_Exercise goal_
Copy the data exactly. Leave nothing out.

_Input data_
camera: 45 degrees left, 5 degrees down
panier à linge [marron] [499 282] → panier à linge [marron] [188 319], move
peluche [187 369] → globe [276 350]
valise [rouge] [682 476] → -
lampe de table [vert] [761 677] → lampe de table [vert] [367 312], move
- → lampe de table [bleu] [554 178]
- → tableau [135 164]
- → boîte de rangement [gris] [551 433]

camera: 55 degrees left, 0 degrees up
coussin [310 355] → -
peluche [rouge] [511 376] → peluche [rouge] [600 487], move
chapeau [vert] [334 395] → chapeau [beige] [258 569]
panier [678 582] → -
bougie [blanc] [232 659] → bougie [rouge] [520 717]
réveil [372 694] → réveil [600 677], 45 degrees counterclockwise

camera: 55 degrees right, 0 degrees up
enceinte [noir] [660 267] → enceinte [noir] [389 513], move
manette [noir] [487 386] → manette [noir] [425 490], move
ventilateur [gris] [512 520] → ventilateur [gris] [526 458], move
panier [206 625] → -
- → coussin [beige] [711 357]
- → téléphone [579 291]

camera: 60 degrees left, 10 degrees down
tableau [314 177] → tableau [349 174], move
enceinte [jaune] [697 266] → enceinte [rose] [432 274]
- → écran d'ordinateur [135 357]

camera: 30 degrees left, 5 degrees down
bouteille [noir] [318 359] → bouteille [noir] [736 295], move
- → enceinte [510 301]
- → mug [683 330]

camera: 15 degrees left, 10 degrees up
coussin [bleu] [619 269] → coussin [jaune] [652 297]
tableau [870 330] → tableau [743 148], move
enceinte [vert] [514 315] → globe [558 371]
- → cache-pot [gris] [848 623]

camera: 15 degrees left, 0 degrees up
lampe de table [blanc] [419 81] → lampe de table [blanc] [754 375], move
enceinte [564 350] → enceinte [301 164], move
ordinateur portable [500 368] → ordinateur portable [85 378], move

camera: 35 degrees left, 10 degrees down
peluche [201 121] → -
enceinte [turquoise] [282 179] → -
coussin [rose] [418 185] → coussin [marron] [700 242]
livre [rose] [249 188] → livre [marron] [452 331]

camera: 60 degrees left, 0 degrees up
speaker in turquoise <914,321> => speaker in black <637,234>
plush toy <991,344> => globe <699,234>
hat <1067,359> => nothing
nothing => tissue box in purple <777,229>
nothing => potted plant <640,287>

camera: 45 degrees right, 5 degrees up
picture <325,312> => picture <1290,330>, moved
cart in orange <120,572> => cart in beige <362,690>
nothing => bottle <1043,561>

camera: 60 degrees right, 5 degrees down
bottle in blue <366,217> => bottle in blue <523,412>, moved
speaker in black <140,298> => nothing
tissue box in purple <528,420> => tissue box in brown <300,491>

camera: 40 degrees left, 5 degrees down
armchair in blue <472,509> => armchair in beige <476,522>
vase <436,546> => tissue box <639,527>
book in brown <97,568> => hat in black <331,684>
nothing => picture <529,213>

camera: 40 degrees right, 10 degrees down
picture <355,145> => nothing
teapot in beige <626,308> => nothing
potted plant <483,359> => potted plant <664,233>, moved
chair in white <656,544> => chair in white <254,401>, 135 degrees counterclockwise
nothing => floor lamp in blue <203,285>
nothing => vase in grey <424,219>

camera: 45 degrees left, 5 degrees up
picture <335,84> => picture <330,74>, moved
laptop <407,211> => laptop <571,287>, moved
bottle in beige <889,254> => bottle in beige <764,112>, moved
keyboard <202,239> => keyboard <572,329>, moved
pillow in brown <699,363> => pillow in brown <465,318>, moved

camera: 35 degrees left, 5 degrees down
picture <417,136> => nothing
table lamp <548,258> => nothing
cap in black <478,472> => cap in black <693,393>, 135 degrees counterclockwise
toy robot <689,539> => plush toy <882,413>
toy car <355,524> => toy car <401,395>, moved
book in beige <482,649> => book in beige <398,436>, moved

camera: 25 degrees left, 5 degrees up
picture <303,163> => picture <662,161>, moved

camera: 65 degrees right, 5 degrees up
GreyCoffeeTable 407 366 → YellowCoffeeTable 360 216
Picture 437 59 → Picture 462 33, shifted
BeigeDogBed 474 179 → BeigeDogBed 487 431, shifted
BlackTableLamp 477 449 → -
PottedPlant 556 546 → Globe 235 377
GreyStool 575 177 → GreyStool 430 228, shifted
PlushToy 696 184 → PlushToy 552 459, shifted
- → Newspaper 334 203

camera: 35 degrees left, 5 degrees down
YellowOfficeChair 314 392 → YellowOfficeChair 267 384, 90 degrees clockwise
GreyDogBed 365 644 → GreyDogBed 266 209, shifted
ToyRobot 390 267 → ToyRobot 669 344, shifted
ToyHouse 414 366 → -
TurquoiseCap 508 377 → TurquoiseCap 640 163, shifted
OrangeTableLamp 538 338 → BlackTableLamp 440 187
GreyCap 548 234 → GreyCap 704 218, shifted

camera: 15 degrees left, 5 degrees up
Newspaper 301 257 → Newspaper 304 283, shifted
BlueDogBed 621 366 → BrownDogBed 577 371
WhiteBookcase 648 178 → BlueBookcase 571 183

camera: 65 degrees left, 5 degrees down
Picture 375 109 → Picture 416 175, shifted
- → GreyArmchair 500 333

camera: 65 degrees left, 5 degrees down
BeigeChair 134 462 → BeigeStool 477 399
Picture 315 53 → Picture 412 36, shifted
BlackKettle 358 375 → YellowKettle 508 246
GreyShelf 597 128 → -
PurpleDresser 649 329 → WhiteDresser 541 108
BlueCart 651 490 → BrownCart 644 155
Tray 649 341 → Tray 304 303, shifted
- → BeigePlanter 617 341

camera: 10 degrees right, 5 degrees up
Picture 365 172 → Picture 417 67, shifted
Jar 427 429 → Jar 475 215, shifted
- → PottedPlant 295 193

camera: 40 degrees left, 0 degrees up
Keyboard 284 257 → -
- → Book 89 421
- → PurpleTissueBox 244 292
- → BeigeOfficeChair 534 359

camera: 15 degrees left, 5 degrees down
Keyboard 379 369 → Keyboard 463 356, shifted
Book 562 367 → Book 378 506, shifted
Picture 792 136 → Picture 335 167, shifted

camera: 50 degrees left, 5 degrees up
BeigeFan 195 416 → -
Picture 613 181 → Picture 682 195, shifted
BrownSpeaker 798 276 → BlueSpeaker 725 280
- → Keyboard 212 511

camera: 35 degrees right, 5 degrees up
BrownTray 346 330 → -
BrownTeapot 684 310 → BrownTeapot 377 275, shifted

_The answer_
camera: 45 degrees left, 5 degrees down
panier à linge [marron] [499 282] → panier à linge [marron] [188 319], move
peluche [187 369] → globe [276 350]
valise [rouge] [682 476] → -
lampe de table [vert] [761 677] → lampe de table [vert] [367 312], move
- → lampe de table [bleu] [554 178]
- → tableau [135 164]
- → boîte de rangement [gris] [551 433]

camera: 55 degrees left, 0 degrees up
coussin [310 355] → -
peluche [rouge] [511 376] → peluche [rouge] [600 487], move
chapeau [vert] [334 395] → chapeau [beige] [258 569]
panier [678 582] → -
bougie [blanc] [232 659] → bougie [rouge] [520 717]
réveil [372 694] → réveil [600 677], 45 degrees counterclockwise

camera: 55 degrees right, 0 degrees up
enceinte [noir] [660 267] → enceinte [noir] [389 513], move
manette [noir] [487 386] → manette [noir] [425 490], move
ventilateur [gris] [512 520] → ventilateur [gris] [526 458], move
panier [206 625] → -
- → coussin [beige] [711 357]
- → téléphone [579 291]

camera: 60 degrees left, 10 degrees down
tableau [314 177] → tableau [349 174], move
enceinte [jaune] [697 266] → enceinte [rose] [432 274]
- → écran d'ordinateur [135 357]

camera: 30 degrees left, 5 degrees down
bouteille [noir] [318 359] → bouteille [noir] [736 295], move
- → enceinte [510 301]
- → mug [683 330]

camera: 15 degrees left, 10 degrees up
coussin [bleu] [619 269] → coussin [jaune] [652 297]
tableau [870 330] → tableau [743 148], move
enceinte [vert] [514 315] → globe [558 371]
- → cache-pot [gris] [848 623]

camera: 15 degrees left, 0 degrees up
lampe de table [blanc] [419 81] → lampe de table [blanc] [754 375], move
enceinte [564 350] → enceinte [301 164], move
ordinateur portable [500 368] → ordinateur portable [85 378], move

camera: 35 degrees left, 10 degrees down
peluche [201 121] → -
enceinte [turquoise] [282 179] → -
coussin [rose] [418 185] → coussin [marron] [700 242]
livre [rose] [249 188] → livre [marron] [452 331]

camera: 60 degrees left, 0 degrees up
speaker in turquoise <914,321> => speaker in black <637,234>
plush toy <991,344> => globe <699,234>
hat <1067,359> => nothing
nothing => tissue box in purple <777,229>
nothing => potted plant <640,287>

camera: 45 degrees right, 5 degrees up
picture <325,312> => picture <1290,330>, moved
cart in orange <120,572> => cart in beige <362,690>
nothing => bottle <1043,561>

camera: 60 degrees right, 5 degrees down
bottle in blue <366,217> => bottle in blue <523,412>, moved
speaker in black <140,298> => nothing
tissue box in purple <528,420> => tissue box in brown <300,491>

camera: 40 degrees left, 5 degrees down
armchair in blue <472,509> => armchair in beige <476,522>
vase <436,546> => tissue box <639,527>
book in brown <97,568> => hat in black <331,684>
nothing => picture <529,213>

camera: 40 degrees right, 10 degrees down
picture <355,145> => nothing
teapot in beige <626,308> => nothing
potted plant <483,359> => potted plant <664,233>, moved
chair in white <656,544> => chair in white <254,401>, 135 degrees counterclockwise
nothing => floor lamp in blue <203,285>
nothing => vase in grey <424,219>

camera: 45 degrees left, 5 degrees up
picture <335,84> => picture <330,74>, moved
laptop <407,211> => laptop <571,287>, moved
bottle in beige <889,254> => bottle in beige <764,112>, moved
keyboard <202,239> => keyboard <572,329>, moved
pillow in brown <699,363> => pillow in brown <465,318>, moved

camera: 35 degrees left, 5 degrees down
picture <417,136> => nothing
table lamp <548,258> => nothing
cap in black <478,472> => cap in black <693,393>, 135 degrees counterclockwise
toy robot <689,539> => plush toy <882,413>
toy car <355,524> => toy car <401,395>, moved
book in beige <482,649> => book in beige <398,436>, moved

camera: 25 degrees left, 5 degrees up
picture <303,163> => picture <662,161>, moved

camera: 65 degrees right, 5 degrees up
GreyCoffeeTable 407 366 → YellowCoffeeTable 360 216
Picture 437 59 → Picture 462 33, shifted
BeigeDogBed 474 179 → BeigeDogBed 487 431, shifted
BlackTableLamp 477 449 → -
PottedPlant 556 546 → Globe 235 377
GreyStool 575 177 → GreyStool 430 228, shifted
PlushToy 696 184 → PlushToy 552 459, shifted
- → Newspaper 334 203

camera: 35 degrees left, 5 degrees down
YellowOfficeChair 314 392 → YellowOfficeChair 267 384, 90 degrees clockwise
GreyDogBed 365 644 → GreyDogBed 266 209, shifted
ToyRobot 390 267 → ToyRobot 669 344, shifted
ToyHouse 414 366 → -
TurquoiseCap 508 377 → TurquoiseCap 640 163, shifted
OrangeTableLamp 538 338 → BlackTableLamp 440 187
GreyCap 548 234 → GreyCap 704 218, shifted

camera: 15 degrees left, 5 degrees up
Newspaper 301 257 → Newspaper 304 283, shifted
BlueDogBed 621 366 → BrownDogBed 577 371
WhiteBookcase 648 178 → BlueBookcase 571 183

camera: 65 degrees left, 5 degrees down
Picture 375 109 → Picture 416 175, shifted
- → GreyArmchair 500 333

camera: 65 degrees left, 5 degrees down
BeigeChair 134 462 → BeigeStool 477 399
Picture 315 53 → Picture 412 36, shifted
BlackKettle 358 375 → YellowKettle 508 246
GreyShelf 597 128 → -
PurpleDresser 649 329 → WhiteDresser 541 108
BlueCart 651 490 → BrownCart 644 155
Tray 649 341 → Tray 304 303, shifted
- → BeigePlanter 617 341

camera: 10 degrees right, 5 degrees up
Picture 365 172 → Picture 417 67, shifted
Jar 427 429 → Jar 475 215, shifted
- → PottedPlant 295 193

camera: 40 degrees left, 0 degrees up
Keyboard 284 257 → -
- → Book 89 421
- → PurpleTissueBox 244 292
- → BeigeOfficeChair 534 359

camera: 15 degrees left, 5 degrees down
Keyboard 379 369 → Keyboard 463 356, shifted
Book 562 367 → Book 378 506, shifted
Picture 792 136 → Picture 335 167, shifted

camera: 50 degrees left, 5 degrees up
BeigeFan 195 416 → -
Picture 613 181 → Picture 682 195, shifted
BrownSpeaker 798 276 → BlueSpeaker 725 280
- → Keyboard 212 511

camera: 35 degrees right, 5 degrees up
BrownTray 346 330 → -
BrownTeapot 684 310 → BrownTeapot 377 275, shifted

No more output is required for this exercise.